O presidente da Câmara dos Deputados, Hugo Motta (Republicanos-PB), enterrou a possibilidade de abertura de uma Comissão Parlamentar de Inquérito (CPI) para investigar o Banco Master, solicitada e protocolada pelo deputado Rodrigo Rollemberg (PSB-DF) no inicio de fevereiro com 201 assinaturas, acima do mínimo exigido de 171 apoios.
Hugo Motta, antes mesmo de começar o ano legislativo, no dia 3 de fevereiro, já havia declarado que ia obedecer o regimento, alegando haver uma fila de CPIs ou em andamento ou aguardando autorização para instalação. Nesta segunda-feira, 9, ele enterra o assunto ao dizer que vai mesmo seguir a ordem cronológica de 16 pedidos que aguardam apreciação na Casa.

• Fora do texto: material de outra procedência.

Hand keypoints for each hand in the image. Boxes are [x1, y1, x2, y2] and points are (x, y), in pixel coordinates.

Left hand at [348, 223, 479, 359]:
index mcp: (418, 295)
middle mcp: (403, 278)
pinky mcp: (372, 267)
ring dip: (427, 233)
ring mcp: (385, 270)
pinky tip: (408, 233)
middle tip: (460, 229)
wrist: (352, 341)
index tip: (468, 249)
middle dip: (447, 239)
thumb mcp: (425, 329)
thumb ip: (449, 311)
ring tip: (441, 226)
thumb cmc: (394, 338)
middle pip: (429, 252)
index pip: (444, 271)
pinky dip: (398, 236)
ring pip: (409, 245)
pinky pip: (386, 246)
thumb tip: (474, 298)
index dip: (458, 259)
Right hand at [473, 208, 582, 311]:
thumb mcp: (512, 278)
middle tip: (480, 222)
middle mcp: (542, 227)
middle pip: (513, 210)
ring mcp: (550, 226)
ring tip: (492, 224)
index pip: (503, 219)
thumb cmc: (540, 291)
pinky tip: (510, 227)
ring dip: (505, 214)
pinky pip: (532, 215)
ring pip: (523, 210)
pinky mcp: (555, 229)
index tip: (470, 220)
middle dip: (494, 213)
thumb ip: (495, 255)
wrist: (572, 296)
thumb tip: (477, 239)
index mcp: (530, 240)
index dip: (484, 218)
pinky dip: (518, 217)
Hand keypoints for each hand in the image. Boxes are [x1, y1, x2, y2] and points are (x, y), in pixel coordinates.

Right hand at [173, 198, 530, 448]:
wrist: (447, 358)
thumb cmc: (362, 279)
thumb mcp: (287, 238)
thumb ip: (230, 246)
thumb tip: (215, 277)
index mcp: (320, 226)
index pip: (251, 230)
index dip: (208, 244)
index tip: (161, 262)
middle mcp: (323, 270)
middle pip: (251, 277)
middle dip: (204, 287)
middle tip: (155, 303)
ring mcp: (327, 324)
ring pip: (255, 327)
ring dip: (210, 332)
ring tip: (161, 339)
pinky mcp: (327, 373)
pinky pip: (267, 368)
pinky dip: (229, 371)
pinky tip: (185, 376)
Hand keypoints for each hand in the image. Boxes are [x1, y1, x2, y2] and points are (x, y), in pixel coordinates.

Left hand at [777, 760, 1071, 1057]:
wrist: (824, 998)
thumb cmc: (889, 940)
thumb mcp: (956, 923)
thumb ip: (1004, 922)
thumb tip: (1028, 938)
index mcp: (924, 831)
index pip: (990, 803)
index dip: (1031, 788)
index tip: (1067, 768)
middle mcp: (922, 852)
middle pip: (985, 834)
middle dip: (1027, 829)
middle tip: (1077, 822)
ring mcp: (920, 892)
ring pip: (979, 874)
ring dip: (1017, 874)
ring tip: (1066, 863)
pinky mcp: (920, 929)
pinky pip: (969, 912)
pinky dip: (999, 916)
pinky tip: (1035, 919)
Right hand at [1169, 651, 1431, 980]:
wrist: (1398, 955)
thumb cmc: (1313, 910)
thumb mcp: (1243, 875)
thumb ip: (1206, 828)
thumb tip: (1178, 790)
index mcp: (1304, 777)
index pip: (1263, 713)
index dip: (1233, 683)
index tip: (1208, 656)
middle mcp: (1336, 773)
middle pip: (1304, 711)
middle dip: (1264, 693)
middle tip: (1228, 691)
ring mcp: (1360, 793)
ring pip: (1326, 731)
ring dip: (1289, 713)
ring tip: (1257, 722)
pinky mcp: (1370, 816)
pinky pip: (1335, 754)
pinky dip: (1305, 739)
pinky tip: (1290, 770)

Dentre eles estão requerimentos para investigar abusos de crianças da Ilha do Marajó; abuso de autoridade; demarcação de terras indígenas; violência contra a mulher; planos de saúde etc.
Critério político
Hugo Motta desvia da pressão se apoiando no regimento, mas na prática o critério para a instalação de uma CPI é político. A presidência mede a temperatura política do conjunto de 513 deputados e lideranças politicas e opinião publica para tomar uma decisão. No ano de 2025, Hugo Motta não atendeu nenhum dos pedidos de CPI.
A CPI do Master tem como foco a negociação de cerca de R$ 12 bilhões em títulos e carteiras de crédito considerados sem lastro ou de qualidade duvidosa, adquiridos pelo Banco de Brasília (BRB) junto ao Banco Master.
O deputado Rodrigo Rollemberg, que já foi governador do Distrito Federal, diz que as operações colocaram em risco recursos públicos do banco estatal do Distrito Federal.